**TASK REQUIREMENTS**
Show all lines from the records below in which the string "along" is present.

**THE DATA**
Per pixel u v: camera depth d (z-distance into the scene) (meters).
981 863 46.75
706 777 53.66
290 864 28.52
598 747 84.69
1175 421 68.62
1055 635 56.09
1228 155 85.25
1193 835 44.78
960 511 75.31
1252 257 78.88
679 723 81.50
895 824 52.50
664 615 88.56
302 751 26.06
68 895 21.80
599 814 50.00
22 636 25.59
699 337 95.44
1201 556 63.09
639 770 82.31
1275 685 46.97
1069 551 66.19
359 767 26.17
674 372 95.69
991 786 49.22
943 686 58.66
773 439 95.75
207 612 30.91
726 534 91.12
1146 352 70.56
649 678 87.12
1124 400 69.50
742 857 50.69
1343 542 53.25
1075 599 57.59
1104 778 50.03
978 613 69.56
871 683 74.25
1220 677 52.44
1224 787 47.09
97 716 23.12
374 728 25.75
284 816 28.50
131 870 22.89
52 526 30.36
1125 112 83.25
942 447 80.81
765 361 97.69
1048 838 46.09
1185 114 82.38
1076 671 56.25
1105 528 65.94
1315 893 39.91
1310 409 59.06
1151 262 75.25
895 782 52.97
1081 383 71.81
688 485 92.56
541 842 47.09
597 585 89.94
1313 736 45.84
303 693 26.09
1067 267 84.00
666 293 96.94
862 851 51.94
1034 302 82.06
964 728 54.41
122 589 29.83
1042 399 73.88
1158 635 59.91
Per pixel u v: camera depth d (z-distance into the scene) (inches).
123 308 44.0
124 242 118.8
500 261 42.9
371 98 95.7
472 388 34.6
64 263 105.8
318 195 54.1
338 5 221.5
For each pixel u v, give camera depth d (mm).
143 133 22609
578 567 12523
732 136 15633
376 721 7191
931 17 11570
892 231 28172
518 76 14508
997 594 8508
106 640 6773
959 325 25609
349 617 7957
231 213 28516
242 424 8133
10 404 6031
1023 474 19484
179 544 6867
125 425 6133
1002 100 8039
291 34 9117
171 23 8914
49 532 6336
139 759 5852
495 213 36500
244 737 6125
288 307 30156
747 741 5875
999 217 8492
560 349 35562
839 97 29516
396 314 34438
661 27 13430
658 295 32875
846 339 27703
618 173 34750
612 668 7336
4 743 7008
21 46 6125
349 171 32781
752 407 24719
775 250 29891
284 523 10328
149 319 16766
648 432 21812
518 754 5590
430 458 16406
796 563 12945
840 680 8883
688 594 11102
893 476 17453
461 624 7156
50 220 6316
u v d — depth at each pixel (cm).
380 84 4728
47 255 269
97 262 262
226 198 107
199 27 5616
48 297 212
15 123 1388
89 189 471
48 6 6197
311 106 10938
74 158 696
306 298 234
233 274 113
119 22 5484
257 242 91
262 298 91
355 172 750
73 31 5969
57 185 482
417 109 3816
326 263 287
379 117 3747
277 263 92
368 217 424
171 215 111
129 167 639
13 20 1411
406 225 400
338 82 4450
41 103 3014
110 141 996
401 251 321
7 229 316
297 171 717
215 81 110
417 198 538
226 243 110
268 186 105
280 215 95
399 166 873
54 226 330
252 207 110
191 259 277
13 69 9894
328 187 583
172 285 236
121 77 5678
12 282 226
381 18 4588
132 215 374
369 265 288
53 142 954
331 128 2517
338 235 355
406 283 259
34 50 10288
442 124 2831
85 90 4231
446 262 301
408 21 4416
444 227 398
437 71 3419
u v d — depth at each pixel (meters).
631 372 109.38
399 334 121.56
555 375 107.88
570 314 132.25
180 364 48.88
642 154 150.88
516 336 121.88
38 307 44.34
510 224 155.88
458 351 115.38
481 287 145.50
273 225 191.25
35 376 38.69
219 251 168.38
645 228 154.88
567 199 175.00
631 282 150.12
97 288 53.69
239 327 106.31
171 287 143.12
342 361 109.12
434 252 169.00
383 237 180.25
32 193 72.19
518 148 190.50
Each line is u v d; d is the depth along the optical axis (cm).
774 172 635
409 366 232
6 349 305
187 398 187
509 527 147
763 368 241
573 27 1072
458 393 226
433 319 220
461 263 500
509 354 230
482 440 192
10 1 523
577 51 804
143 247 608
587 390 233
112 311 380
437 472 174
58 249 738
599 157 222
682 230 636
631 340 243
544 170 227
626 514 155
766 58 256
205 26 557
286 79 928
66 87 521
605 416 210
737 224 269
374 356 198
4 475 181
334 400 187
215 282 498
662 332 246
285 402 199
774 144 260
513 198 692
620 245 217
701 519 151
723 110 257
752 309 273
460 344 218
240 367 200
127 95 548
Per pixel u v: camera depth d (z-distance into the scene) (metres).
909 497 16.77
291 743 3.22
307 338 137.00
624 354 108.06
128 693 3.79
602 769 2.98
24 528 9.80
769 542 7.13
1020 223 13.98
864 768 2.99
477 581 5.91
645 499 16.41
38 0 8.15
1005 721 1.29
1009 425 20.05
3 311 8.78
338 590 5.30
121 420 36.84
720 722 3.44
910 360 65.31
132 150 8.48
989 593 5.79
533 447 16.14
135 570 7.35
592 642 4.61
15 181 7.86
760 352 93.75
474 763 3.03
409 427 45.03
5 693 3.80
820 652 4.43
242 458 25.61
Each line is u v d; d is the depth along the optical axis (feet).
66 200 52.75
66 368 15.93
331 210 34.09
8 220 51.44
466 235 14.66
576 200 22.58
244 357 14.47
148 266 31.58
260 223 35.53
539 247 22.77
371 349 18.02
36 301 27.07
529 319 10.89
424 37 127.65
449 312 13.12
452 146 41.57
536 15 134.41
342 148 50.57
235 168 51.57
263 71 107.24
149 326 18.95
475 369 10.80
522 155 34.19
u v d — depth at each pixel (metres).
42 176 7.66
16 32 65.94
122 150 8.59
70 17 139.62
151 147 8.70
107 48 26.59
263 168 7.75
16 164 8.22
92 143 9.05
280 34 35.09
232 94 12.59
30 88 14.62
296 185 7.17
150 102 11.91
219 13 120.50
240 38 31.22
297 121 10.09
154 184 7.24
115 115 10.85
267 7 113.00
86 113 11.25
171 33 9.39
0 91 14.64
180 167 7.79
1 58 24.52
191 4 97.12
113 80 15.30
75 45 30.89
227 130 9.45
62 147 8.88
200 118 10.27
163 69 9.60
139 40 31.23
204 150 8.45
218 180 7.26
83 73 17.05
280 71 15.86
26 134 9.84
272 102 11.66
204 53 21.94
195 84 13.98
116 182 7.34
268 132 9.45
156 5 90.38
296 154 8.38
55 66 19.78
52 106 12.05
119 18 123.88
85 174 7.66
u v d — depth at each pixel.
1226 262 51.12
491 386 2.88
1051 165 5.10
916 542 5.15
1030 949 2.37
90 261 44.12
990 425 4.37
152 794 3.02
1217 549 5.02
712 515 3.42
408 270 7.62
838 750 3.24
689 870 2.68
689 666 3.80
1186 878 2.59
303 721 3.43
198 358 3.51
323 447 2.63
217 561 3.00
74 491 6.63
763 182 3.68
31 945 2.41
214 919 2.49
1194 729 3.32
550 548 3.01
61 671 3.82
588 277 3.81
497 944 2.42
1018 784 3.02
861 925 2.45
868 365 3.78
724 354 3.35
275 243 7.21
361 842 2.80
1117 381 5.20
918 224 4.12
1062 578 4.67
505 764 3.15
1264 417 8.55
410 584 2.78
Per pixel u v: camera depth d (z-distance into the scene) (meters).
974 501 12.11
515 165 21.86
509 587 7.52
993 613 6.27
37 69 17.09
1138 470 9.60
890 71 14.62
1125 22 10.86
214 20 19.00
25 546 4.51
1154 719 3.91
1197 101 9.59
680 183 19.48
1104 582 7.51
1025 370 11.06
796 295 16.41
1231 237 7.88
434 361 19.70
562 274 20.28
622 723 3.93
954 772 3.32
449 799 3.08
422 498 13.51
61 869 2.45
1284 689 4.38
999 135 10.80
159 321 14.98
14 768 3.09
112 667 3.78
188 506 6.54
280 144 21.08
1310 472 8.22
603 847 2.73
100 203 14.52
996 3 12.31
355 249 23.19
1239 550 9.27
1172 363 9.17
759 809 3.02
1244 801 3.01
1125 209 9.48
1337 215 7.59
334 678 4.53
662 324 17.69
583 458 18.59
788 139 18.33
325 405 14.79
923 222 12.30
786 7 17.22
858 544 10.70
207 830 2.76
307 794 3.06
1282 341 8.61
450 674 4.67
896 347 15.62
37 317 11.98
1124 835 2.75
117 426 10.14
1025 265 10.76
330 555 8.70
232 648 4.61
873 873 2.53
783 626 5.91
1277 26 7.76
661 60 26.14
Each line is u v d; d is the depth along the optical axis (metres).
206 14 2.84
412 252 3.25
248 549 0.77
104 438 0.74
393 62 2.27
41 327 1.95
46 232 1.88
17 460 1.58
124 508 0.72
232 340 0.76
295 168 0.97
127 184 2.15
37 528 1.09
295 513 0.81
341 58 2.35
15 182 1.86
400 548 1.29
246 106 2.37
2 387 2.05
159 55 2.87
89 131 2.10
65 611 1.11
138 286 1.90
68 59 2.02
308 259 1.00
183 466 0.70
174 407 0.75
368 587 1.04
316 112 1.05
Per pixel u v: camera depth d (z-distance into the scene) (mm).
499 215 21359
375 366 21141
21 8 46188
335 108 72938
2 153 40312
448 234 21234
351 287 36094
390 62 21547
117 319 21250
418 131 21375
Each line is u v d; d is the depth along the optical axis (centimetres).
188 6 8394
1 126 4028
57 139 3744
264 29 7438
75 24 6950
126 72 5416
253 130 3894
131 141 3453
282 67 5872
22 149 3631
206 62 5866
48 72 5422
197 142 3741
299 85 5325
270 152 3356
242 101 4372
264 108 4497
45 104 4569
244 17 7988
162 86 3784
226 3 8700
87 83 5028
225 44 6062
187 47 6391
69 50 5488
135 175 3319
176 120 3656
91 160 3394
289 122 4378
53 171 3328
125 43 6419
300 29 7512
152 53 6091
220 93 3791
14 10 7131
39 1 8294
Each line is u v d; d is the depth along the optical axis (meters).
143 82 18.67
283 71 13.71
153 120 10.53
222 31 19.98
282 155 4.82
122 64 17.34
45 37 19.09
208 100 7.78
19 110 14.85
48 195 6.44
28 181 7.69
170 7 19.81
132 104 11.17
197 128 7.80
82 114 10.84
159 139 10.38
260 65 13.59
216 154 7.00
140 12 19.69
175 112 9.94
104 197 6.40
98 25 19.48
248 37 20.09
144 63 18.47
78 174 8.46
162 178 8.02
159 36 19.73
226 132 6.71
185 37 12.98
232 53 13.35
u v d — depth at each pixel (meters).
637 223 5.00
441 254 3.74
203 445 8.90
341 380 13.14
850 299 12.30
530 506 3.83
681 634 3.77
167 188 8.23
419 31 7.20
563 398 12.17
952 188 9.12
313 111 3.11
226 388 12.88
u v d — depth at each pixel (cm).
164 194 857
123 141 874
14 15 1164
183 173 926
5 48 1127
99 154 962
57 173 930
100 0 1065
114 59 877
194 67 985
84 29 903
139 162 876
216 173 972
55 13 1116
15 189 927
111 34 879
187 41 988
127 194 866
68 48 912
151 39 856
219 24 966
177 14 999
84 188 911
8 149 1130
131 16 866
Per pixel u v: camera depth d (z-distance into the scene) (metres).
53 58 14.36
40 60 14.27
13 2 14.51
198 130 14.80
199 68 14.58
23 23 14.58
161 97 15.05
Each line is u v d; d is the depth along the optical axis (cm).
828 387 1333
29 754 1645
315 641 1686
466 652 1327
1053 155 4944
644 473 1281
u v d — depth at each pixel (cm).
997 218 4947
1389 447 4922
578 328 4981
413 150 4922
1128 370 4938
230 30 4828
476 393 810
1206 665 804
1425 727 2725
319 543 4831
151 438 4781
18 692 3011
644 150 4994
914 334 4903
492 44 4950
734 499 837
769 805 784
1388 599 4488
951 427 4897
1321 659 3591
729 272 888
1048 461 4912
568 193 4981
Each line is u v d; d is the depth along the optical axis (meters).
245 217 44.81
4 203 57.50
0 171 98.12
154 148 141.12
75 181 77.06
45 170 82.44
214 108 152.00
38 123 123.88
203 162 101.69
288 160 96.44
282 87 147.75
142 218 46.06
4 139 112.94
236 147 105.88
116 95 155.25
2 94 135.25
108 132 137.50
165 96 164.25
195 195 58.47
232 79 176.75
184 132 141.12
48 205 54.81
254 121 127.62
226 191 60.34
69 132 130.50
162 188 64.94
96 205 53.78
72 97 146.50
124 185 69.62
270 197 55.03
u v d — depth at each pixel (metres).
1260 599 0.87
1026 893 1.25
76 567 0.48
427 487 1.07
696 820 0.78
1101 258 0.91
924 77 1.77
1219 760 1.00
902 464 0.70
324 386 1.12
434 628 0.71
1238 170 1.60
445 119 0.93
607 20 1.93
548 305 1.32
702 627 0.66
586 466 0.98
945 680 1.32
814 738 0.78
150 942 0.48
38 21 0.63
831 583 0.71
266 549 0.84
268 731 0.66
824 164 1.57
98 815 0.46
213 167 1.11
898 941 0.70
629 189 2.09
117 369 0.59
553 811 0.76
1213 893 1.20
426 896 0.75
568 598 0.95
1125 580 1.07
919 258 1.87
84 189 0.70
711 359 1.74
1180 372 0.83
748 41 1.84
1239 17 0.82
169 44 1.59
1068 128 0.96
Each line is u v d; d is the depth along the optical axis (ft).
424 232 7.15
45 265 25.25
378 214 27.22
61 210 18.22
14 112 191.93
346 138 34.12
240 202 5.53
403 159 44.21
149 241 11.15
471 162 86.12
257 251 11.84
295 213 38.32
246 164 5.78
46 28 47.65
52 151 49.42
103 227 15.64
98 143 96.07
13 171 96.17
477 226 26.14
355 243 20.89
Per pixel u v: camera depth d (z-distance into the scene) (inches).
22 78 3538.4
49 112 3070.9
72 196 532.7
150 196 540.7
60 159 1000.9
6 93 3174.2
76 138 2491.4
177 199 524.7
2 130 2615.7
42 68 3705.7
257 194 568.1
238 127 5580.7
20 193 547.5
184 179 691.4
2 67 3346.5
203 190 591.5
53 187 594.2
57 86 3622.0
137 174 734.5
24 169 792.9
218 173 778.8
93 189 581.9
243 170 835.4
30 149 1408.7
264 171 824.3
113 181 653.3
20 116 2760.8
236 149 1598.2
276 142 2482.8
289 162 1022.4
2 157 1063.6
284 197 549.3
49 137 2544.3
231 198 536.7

**SOLUTION FOR THIS TASK**
Each line is u v d; d is the depth along the optical axis (cm).
Each line is u v d; d is the depth along the optical axis (feet).
Each line is u v d; d is the depth along the optical axis (metres).
Each line is u v d; d is the depth along the optical axis (centimetres).
Each line is u v d; d is the depth along the optical axis (meters).
Each line is u v d; d is the depth along the optical axis (cm).
Each line is u v d; d is the depth along the optical axis (meters).
Each line is u v d; d is the depth along the optical axis (ft).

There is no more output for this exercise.